Saved entries:
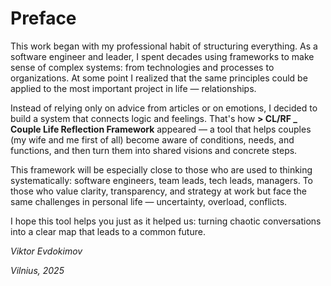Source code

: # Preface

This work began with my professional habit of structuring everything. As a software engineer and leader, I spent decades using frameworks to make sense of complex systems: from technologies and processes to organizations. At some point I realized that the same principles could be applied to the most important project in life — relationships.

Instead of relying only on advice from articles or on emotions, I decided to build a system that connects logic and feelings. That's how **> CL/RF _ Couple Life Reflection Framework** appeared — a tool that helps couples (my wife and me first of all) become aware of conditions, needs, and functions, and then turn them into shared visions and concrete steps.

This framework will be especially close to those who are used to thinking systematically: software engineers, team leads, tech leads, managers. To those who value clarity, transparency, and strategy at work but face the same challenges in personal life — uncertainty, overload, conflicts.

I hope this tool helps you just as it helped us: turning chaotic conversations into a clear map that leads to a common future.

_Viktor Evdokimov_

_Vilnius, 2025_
...
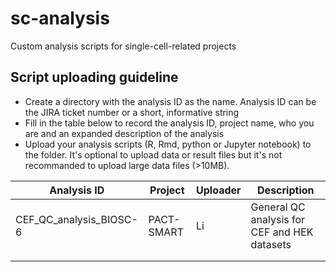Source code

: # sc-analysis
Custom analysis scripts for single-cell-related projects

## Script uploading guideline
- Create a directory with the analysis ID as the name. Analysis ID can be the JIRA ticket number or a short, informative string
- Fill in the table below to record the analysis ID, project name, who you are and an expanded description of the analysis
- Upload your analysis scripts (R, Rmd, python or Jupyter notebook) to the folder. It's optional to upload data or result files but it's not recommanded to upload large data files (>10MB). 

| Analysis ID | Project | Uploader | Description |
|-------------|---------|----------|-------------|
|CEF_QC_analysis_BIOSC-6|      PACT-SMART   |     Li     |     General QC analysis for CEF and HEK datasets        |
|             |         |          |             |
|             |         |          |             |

WHAT YOU WILL DO – Find the word "name" in the records and pull out each line that has it.

ANSWER SPACE –
- Create a directory with the analysis ID as the name. Analysis ID can be the JIRA ticket number or a short, informative string
- Fill in the table below to record the analysis ID, project name, who you are and an expanded description of the analysis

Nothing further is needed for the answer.